Directions: Turn the part of the material that opens with the line containing "text 完成后文件夹名： [118, 1256, 1122, 1288]" and closes with the line containing "text （3）去除异常用户 [118, 534, 1122, 565]" into a JSON list of strings, one string per line with both end lines included. Leave out any blank lines.
┄┄┄┄┄┄
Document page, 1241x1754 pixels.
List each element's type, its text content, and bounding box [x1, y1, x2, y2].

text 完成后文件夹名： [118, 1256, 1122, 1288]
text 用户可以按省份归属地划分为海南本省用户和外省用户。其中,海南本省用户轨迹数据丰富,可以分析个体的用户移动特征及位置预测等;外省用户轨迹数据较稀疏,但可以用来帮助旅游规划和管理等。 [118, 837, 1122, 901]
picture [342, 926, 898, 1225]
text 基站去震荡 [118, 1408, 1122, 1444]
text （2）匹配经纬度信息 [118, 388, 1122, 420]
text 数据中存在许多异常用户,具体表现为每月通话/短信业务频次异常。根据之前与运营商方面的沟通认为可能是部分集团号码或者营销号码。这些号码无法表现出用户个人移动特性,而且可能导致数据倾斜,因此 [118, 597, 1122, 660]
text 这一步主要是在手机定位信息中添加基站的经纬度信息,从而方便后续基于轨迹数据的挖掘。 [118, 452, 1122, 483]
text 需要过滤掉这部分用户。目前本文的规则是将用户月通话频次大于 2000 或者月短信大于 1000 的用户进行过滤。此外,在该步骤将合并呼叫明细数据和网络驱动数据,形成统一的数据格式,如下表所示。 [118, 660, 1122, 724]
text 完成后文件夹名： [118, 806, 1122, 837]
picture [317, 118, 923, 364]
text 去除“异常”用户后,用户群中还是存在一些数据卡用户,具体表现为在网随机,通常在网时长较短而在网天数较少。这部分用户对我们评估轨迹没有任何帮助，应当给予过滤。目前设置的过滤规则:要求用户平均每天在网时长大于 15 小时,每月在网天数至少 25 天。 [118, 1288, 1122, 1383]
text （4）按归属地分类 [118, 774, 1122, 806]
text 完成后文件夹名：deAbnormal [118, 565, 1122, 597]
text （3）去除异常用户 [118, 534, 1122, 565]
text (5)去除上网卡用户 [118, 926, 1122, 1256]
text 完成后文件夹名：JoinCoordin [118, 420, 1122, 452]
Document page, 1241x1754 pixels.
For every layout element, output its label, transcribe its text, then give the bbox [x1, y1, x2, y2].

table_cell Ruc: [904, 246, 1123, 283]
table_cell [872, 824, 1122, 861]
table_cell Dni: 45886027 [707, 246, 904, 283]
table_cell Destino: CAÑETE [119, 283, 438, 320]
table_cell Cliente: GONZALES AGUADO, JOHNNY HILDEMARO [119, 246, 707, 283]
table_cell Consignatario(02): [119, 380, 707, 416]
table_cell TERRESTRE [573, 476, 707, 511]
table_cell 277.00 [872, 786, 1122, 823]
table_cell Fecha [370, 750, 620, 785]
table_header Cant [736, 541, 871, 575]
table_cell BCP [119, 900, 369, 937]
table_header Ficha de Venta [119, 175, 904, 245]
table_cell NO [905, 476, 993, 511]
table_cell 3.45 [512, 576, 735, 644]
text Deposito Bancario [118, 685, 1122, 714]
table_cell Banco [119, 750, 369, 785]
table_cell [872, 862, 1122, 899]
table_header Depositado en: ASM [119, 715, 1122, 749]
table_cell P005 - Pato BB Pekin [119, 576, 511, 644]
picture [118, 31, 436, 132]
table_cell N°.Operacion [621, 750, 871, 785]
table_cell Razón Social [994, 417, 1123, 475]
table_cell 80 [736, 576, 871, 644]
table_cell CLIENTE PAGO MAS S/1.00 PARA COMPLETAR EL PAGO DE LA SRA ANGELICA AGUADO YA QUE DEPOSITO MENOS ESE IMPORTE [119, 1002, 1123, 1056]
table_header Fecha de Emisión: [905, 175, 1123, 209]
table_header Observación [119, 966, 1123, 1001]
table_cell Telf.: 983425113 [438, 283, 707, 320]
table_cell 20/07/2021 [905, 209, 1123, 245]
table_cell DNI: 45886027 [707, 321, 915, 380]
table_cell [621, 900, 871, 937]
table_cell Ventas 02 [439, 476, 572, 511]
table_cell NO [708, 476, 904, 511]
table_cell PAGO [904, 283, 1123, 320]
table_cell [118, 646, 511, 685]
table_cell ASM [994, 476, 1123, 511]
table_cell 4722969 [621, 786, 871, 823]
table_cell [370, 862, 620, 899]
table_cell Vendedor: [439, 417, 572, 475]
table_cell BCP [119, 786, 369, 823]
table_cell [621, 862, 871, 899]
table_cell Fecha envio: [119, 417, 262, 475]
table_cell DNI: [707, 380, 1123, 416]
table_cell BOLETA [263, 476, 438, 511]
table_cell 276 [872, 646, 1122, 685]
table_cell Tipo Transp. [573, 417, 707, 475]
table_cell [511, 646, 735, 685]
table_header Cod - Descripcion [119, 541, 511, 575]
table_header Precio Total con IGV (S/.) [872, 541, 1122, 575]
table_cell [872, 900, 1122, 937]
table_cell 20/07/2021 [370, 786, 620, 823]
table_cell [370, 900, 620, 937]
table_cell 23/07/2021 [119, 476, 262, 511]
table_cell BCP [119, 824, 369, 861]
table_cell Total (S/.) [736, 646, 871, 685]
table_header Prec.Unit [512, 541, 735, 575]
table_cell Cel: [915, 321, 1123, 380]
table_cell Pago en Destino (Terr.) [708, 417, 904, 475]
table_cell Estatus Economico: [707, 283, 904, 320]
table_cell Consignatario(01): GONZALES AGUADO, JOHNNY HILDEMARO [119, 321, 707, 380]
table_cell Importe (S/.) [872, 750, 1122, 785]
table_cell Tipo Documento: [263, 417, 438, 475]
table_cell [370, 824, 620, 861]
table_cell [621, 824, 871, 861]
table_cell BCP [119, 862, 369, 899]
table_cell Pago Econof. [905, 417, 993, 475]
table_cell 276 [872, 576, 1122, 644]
┄┄┄┄┄┄
Output for this task:
[
  "text 完成后文件夹名： [118, 1256, 1122, 1288]",
  "text 用户可以按省份归属地划分为海南本省用户和外省用户。其中,海南本省用户轨迹数据丰富,可以分析个体的用户移动特征及位置预测等;外省用户轨迹数据较稀疏,但可以用来帮助旅游规划和管理等。 [118, 837, 1122, 901]",
  "picture [342, 926, 898, 1225]",
  "text 基站去震荡 [118, 1408, 1122, 1444]",
  "text （2）匹配经纬度信息 [118, 388, 1122, 420]",
  "text 数据中存在许多异常用户,具体表现为每月通话/短信业务频次异常。根据之前与运营商方面的沟通认为可能是部分集团号码或者营销号码。这些号码无法表现出用户个人移动特性,而且可能导致数据倾斜,因此 [118, 597, 1122, 660]",
  "text 这一步主要是在手机定位信息中添加基站的经纬度信息,从而方便后续基于轨迹数据的挖掘。 [118, 452, 1122, 483]",
  "text 需要过滤掉这部分用户。目前本文的规则是将用户月通话频次大于 2000 或者月短信大于 1000 的用户进行过滤。此外,在该步骤将合并呼叫明细数据和网络驱动数据,形成统一的数据格式,如下表所示。 [118, 660, 1122, 724]",
  "text 完成后文件夹名： [118, 806, 1122, 837]",
  "picture [317, 118, 923, 364]",
  "text 去除“异常”用户后,用户群中还是存在一些数据卡用户,具体表现为在网随机,通常在网时长较短而在网天数较少。这部分用户对我们评估轨迹没有任何帮助，应当给予过滤。目前设置的过滤规则:要求用户平均每天在网时长大于 15 小时,每月在网天数至少 25 天。 [118, 1288, 1122, 1383]",
  "text （4）按归属地分类 [118, 774, 1122, 806]",
  "text 完成后文件夹名：deAbnormal [118, 565, 1122, 597]",
  "text （3）去除异常用户 [118, 534, 1122, 565]"
]